[Your assignment]: With the pictures set aside, write out all of the data exactly as it stands.

[Pose estimation data]:
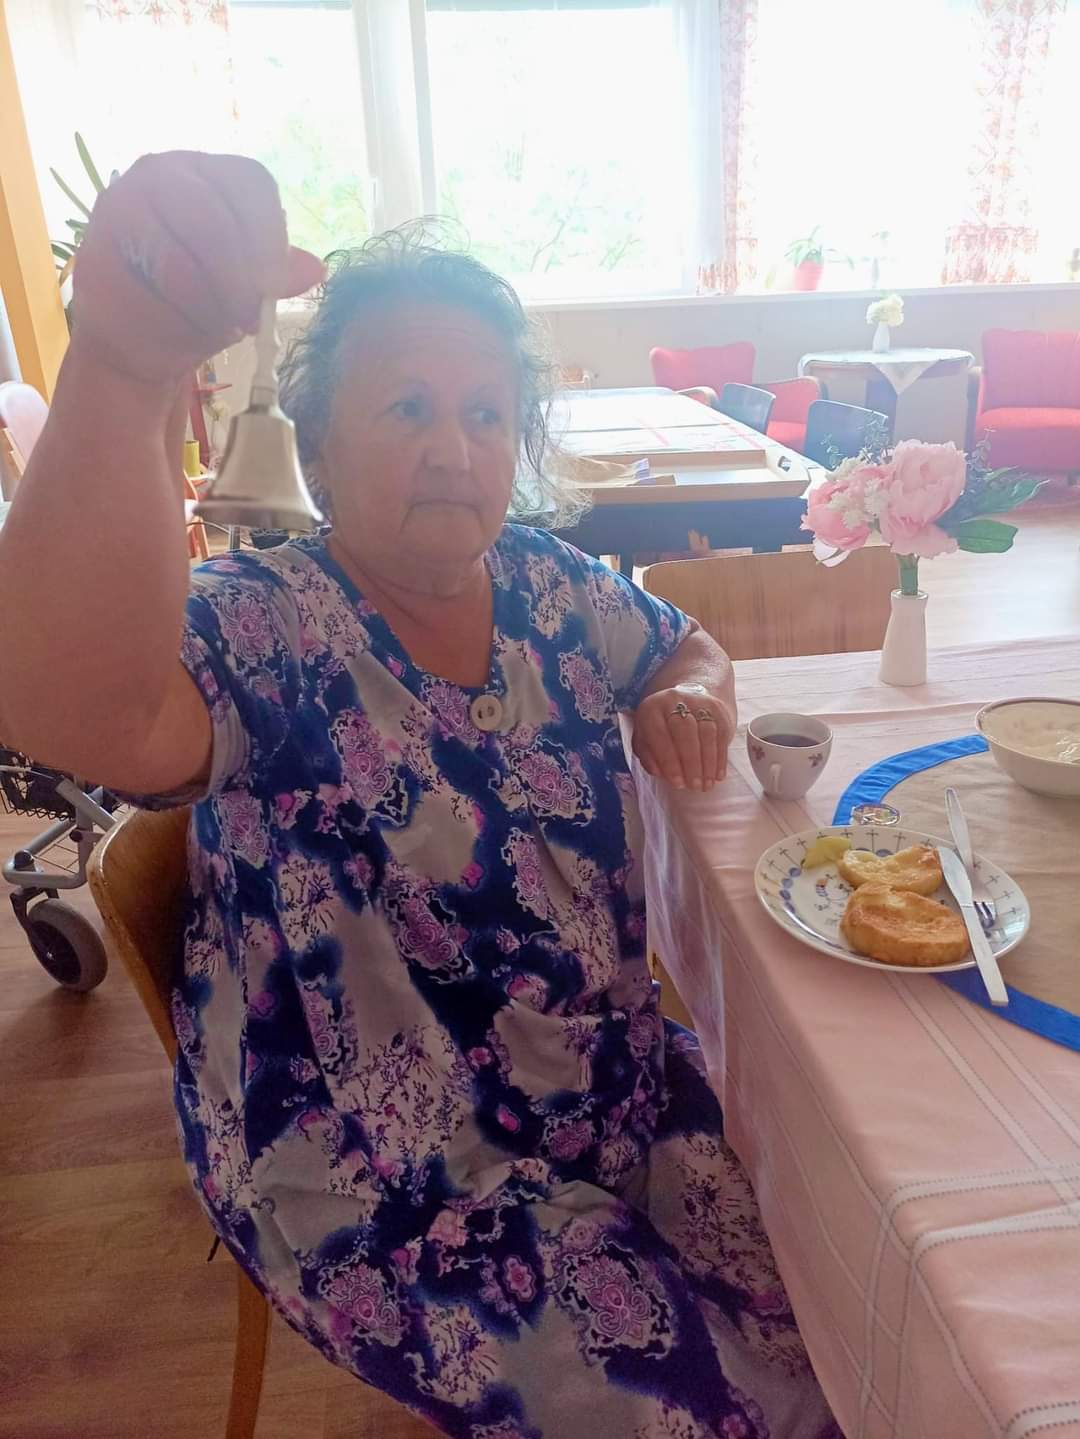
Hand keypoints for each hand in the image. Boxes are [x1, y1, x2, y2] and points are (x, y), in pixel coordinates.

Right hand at [71, 152, 325, 384]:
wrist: (135, 336)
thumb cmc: (197, 304)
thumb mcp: (247, 291)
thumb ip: (274, 278)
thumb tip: (314, 269)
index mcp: (212, 173)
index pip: (252, 185)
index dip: (269, 238)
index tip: (273, 287)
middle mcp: (165, 171)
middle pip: (216, 220)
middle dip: (238, 281)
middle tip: (248, 320)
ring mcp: (125, 200)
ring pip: (181, 260)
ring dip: (206, 307)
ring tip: (216, 327)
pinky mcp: (99, 244)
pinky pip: (144, 290)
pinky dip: (173, 318)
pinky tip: (177, 325)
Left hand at [632, 684, 733, 790]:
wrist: (683, 702)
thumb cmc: (660, 728)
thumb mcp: (645, 740)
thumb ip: (648, 756)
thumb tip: (659, 772)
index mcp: (652, 708)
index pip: (660, 734)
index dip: (669, 761)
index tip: (677, 783)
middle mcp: (674, 700)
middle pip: (686, 730)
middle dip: (691, 762)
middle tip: (694, 786)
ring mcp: (698, 701)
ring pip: (707, 732)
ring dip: (708, 762)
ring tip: (707, 784)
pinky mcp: (717, 708)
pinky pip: (721, 734)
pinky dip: (720, 758)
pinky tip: (718, 775)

[Solved exercise]:
Hand keypoints for each hand in the image. Boxes are [x1, y1, x2, y2] and points are (x, y), in pixel coordinates.

Right hand at [71, 152, 325, 384]:
wrist: (135, 336)
thumb cmc: (197, 304)
thumb mcp: (247, 291)
thumb ip: (274, 278)
thumb tip: (314, 269)
index mcp: (212, 173)
index pip: (252, 185)
index dip: (269, 238)
index tip: (273, 287)
middle mcp: (165, 171)
middle pip: (216, 220)
middle dip: (238, 281)
middle tip: (248, 320)
ring mcp: (125, 200)
ring pip: (181, 260)
ring dip: (206, 307)
ring tip: (216, 327)
pinky mcp: (99, 244)
pinky pip: (144, 290)
pinky dip: (173, 318)
pinky tip: (177, 325)
Left hand at [632, 684, 733, 790]:
wrist: (683, 702)
thumb cmc: (660, 728)
thumb mcp: (645, 740)
thumb ip: (648, 756)
thumb tip: (659, 772)
index mcp: (652, 708)
index pip: (660, 734)
index dip: (669, 761)
index tip: (677, 783)
middle mcp: (674, 700)
middle pip: (686, 730)
middle dip: (691, 762)
middle tip: (694, 786)
ring mcp: (698, 701)
ring pip: (707, 732)
ring dip: (708, 762)
ring tip: (707, 784)
pinky mcp: (717, 708)
pinky pip: (721, 734)
pinky dip: (720, 758)
pinky tip: (718, 775)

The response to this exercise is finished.